La llegada a la isla de un proyecto capitaneado por jóvenes experimentados en el conocimiento de vinos internacionales como es el caso de la bodega Bimbache, ha despertado el interés sobre un lugar que vivía exclusivamente para sus habitantes y sus turistas rurales, una oportunidad para todos aquellos que desde siempre han estado ahí manteniendo viva la viticultura, aunque no fuese fácil. Los lugareños tienen tanto apego a la tierra que la subsistencia de la vid ha sido casi por una cuestión de amor y orgullo, aunque los números no siempre saliesen.

El vino herreño de ayer, de hoy y del futuro

Los vinos de la isla conviven a día de hoy en un universo de singularidades muy ilusionante, pero a su vez con importantes retos a los que hacer frente para poder posicionarse como un productor relevante. Los vinos todavía adolecen de un exceso de alcohol, unos niveles que aunque se equilibran con su refrescante acidez, gracias a los alisios, todavía no les permiten configurar un estilo más afilado. Reducir estos niveles de alcohol permitirían adaptar sus vinos a los estándares internacionales al tiempo que les permitiría apostar más evidentemente por la evolución de los vinos en botella.


El estilo clásico de los vinos de El Hierro se acerca a los vinos “generosos” en alcohol, una generosidad que les permitía aguantar los traslados por mar sin que el vino resultase perjudicado. Hoy en día el transporte ya no es el mismo y esa capacidad de evolución se puede afrontar con la gran acidez de sus vinos. En un lugar donde el precio de la producción está muy por encima de la media, con producciones irrisorias sólo queda la posibilidad de apostar por la elaboración de vinos de altos vuelos en los que poder repercutir todos sus sobrecostes, tal y como hacen otras zonas como Priorat. Sin embargo, aunque la sencillez de estilo impera todavía en muchas de sus elaboraciones, la singularidad del terruño aflora con gran facilidad, y ahí es donde termina por encajar entre un público ávido de nuevas experiencias en el vino.

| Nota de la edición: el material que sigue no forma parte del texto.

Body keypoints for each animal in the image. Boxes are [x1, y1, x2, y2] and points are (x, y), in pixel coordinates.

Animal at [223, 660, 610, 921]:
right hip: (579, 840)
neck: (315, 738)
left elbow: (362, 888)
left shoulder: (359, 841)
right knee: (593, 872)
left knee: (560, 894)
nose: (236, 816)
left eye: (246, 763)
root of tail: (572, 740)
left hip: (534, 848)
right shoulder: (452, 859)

El Hierro tiene y puede desarrollar aún más la capacidad de mostrar algo diferente y único. La verijadiego local, la uva blanca que más singularidad aporta a sus vinos es muy especial, con notas silvestres y florales muy interesantes y diferentes, algo que muchos explotan casi de forma inconsciente, si no se empeñan en utilizar levaduras que interfieran en los aromas y sabores propios de la uva. 

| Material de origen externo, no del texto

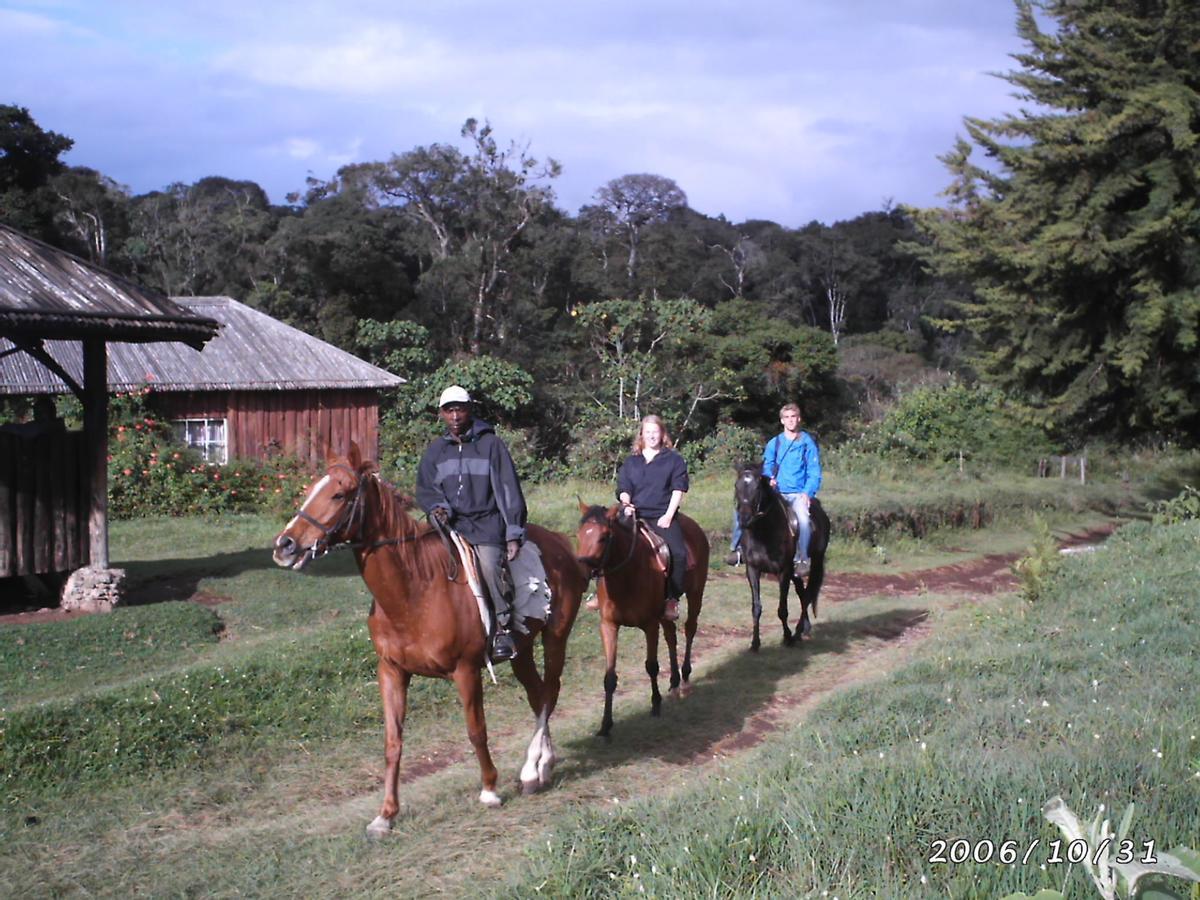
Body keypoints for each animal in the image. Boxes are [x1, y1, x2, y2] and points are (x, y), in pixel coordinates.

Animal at [273, 446, 590, 840]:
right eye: (310, 489)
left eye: (339, 494)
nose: (285, 545)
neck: (415, 589)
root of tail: (560, 543)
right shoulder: (391, 672)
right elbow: (392, 743)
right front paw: (385, 815)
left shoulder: (466, 671)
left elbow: (476, 731)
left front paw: (489, 789)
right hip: (523, 649)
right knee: (538, 693)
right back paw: (539, 767)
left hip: (556, 636)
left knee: (550, 691)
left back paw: (534, 768)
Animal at [576, 504, 705, 734]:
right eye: (579, 535)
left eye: (603, 537)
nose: (582, 571)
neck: (627, 575)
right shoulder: (609, 626)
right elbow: (609, 677)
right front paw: (605, 725)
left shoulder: (650, 625)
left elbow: (651, 666)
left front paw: (655, 704)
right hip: (665, 613)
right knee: (671, 636)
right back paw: (674, 682)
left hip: (695, 594)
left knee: (690, 629)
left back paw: (685, 678)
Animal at [734, 465, 830, 657]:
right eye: (736, 486)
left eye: (757, 488)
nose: (744, 520)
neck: (764, 532)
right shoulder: (753, 570)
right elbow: (756, 608)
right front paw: (754, 643)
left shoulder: (783, 572)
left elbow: (782, 609)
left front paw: (787, 638)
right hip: (795, 572)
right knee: (803, 593)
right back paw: (804, 629)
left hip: (815, 562)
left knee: (808, 594)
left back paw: (798, 632)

La singularidad de sus suelos, arenoso-pedregosos y de rofe, ricos en basalto, el régimen de altitudes que van desde el nivel del mar hasta los 950 metros de la zona de El Pinar, y sus variedades locales, hacen de esta isla un auténtico diamante en bruto. Estamos en un punto de inflexión de la isla, que ya empieza a querer reclamar su lugar en el mundo del vino, un lugar que sin duda tiene oportunidad de ocupar si las cosas se hacen con cabeza.